(Stored items)
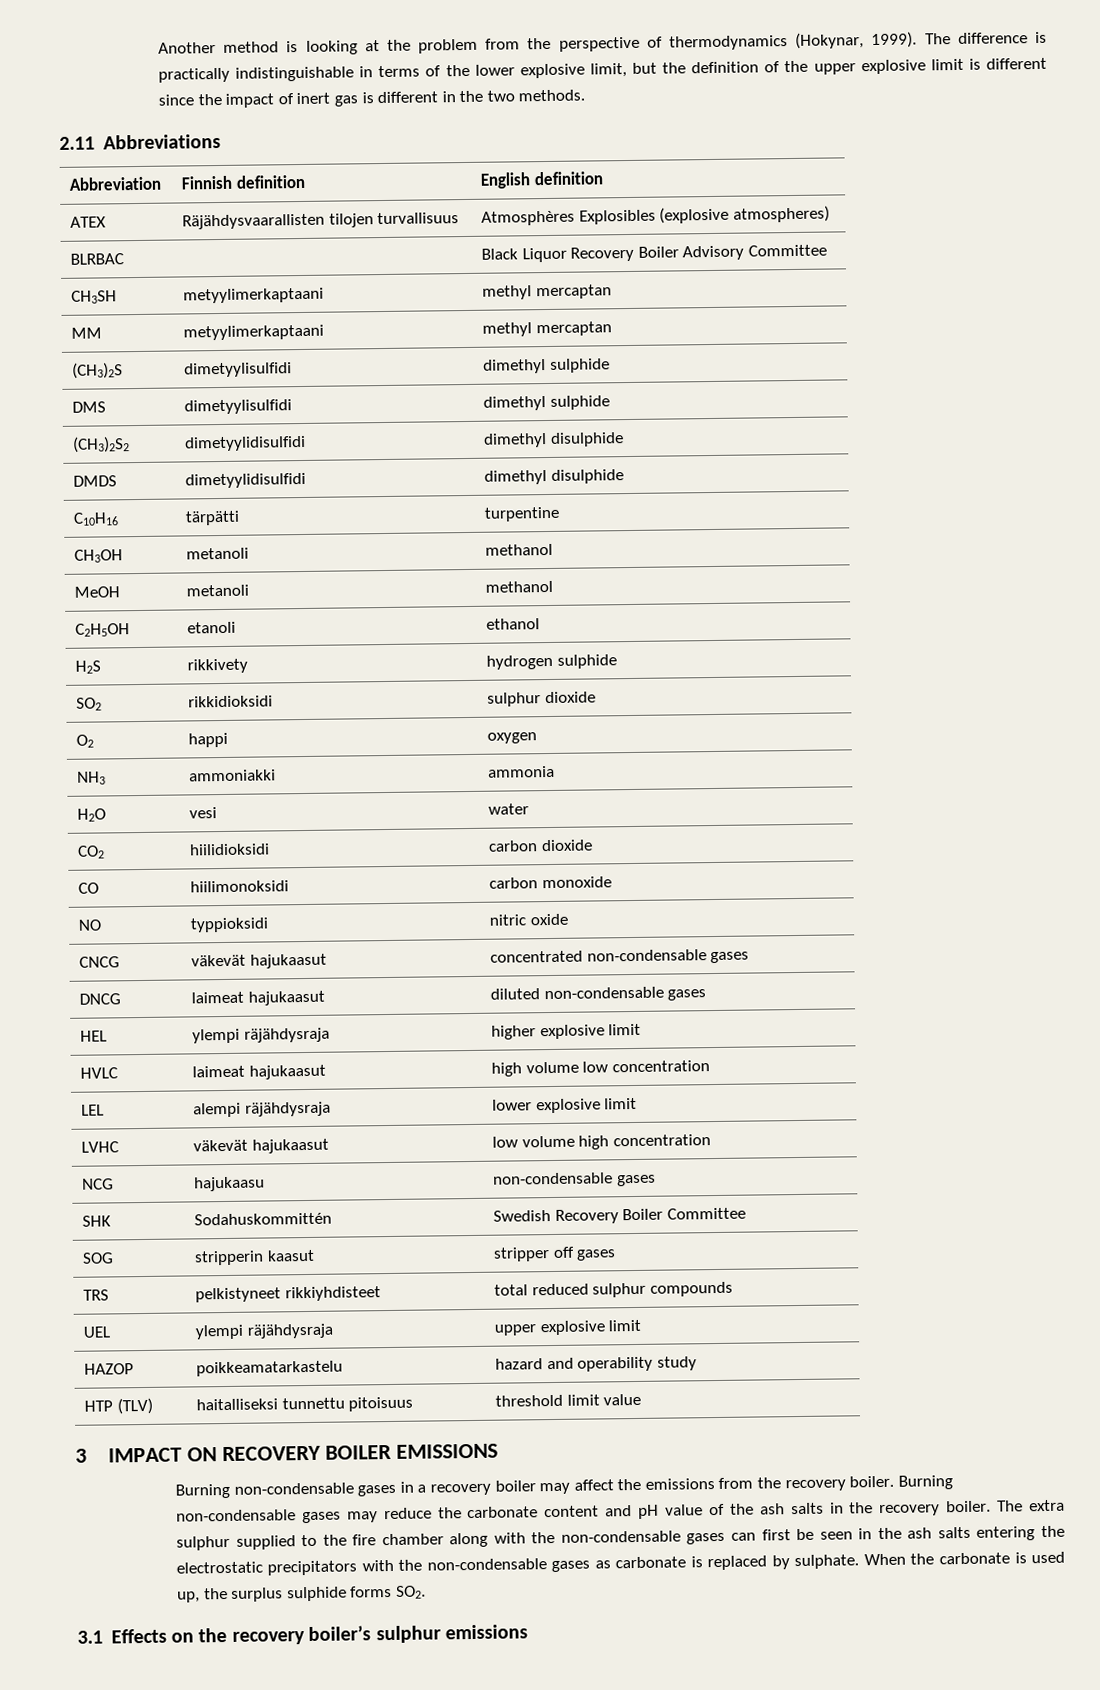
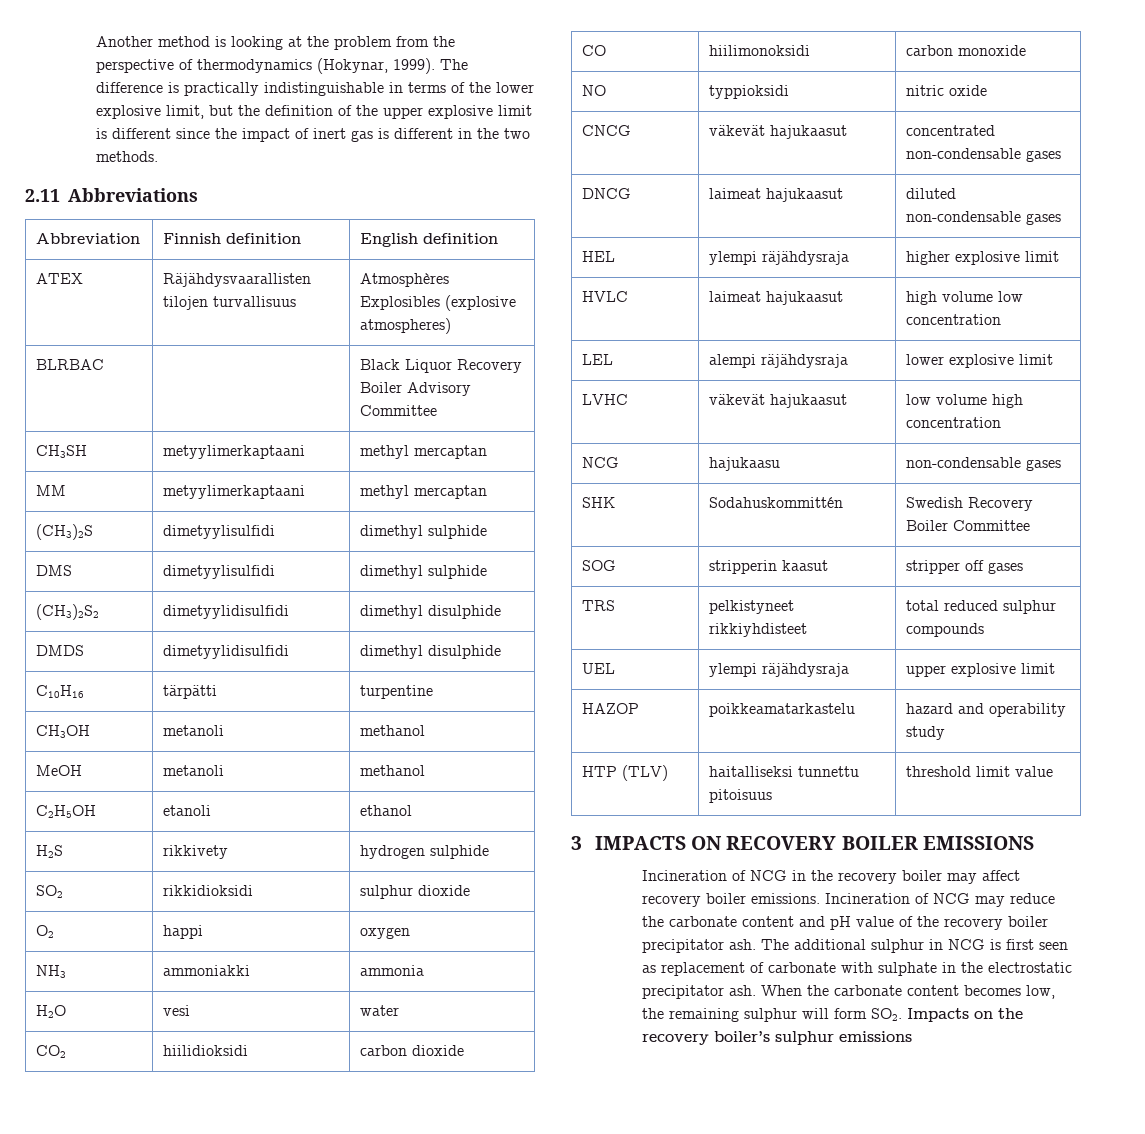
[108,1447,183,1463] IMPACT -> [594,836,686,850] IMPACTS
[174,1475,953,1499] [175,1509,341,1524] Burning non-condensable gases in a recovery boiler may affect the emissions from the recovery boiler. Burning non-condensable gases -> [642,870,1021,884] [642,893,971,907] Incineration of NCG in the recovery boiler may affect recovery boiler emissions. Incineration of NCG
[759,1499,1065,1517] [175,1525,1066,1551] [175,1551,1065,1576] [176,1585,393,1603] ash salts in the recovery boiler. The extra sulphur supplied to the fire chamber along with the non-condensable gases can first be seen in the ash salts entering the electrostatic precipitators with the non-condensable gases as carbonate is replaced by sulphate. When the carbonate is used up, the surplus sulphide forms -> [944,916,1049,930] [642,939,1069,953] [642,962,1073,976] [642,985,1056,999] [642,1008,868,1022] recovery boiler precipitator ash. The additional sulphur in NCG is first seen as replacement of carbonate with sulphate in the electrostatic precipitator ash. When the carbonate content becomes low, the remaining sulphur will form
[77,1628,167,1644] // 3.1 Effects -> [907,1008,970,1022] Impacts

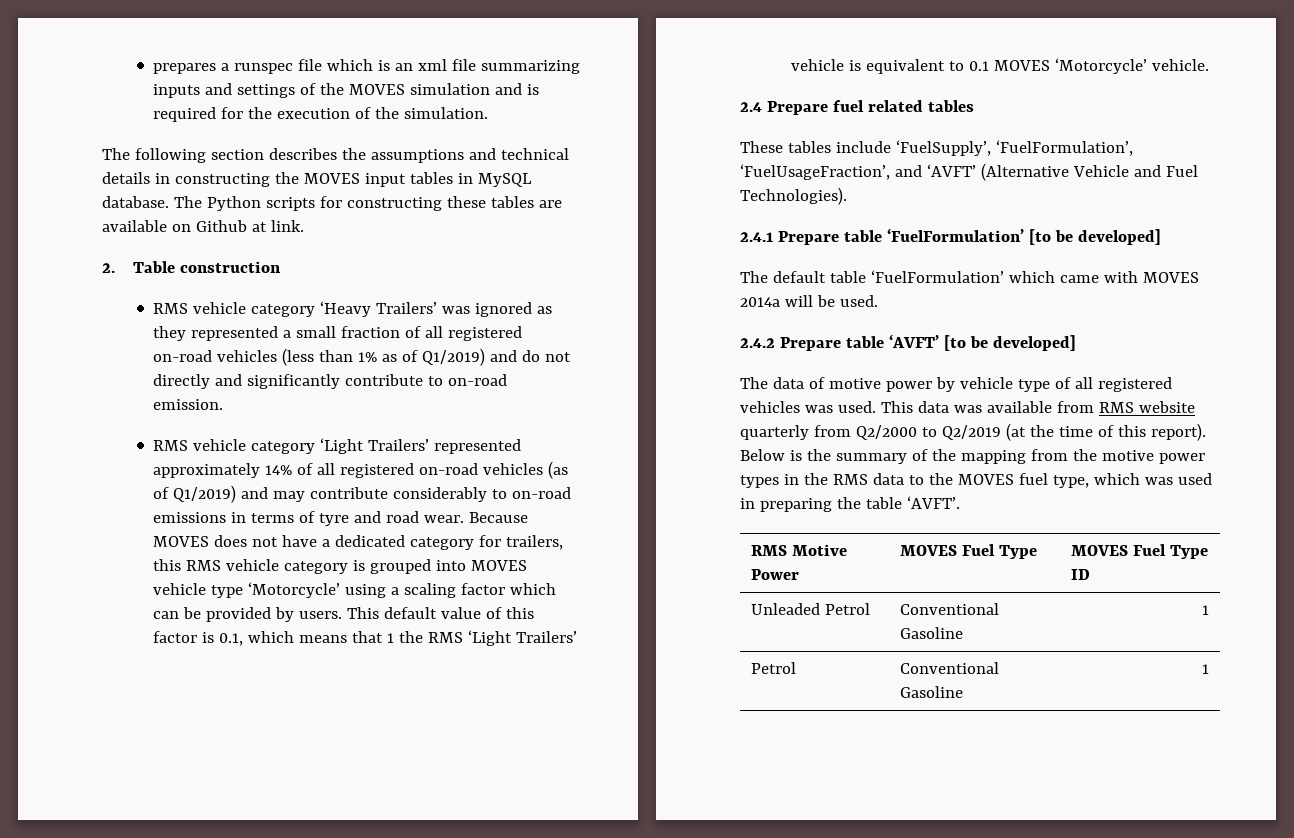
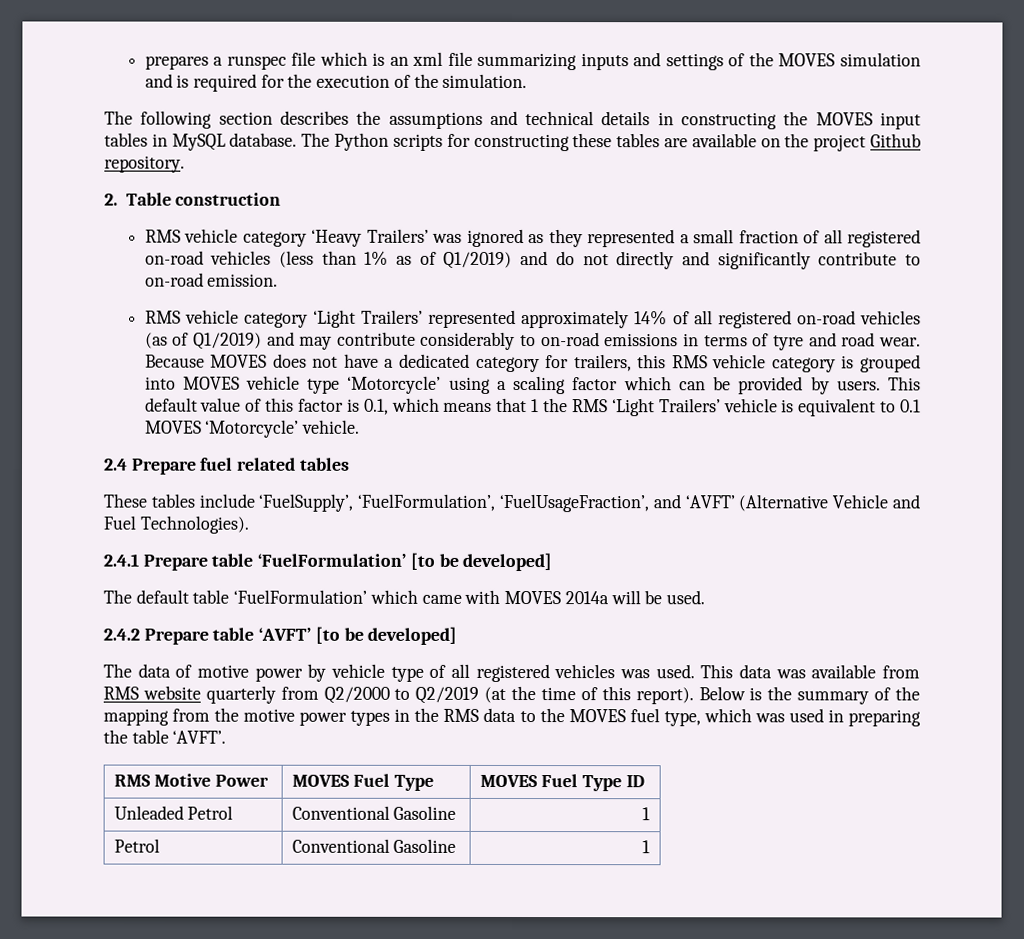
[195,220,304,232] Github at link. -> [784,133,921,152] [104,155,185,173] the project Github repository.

TASK - Output only the lines running from the line with "[77,1628,167,1644] // 3.1" through the last line of the entries above, inclusive, with pictures excluded.

YOUR RESPONSE -
[77,1628,167,1644] // 3.1 Effects -> [907,1008,970,1022] Impacts

[195,220,304,232] Github at link. -> [784,133,921,152] [104,155,185,173] the project Github repository.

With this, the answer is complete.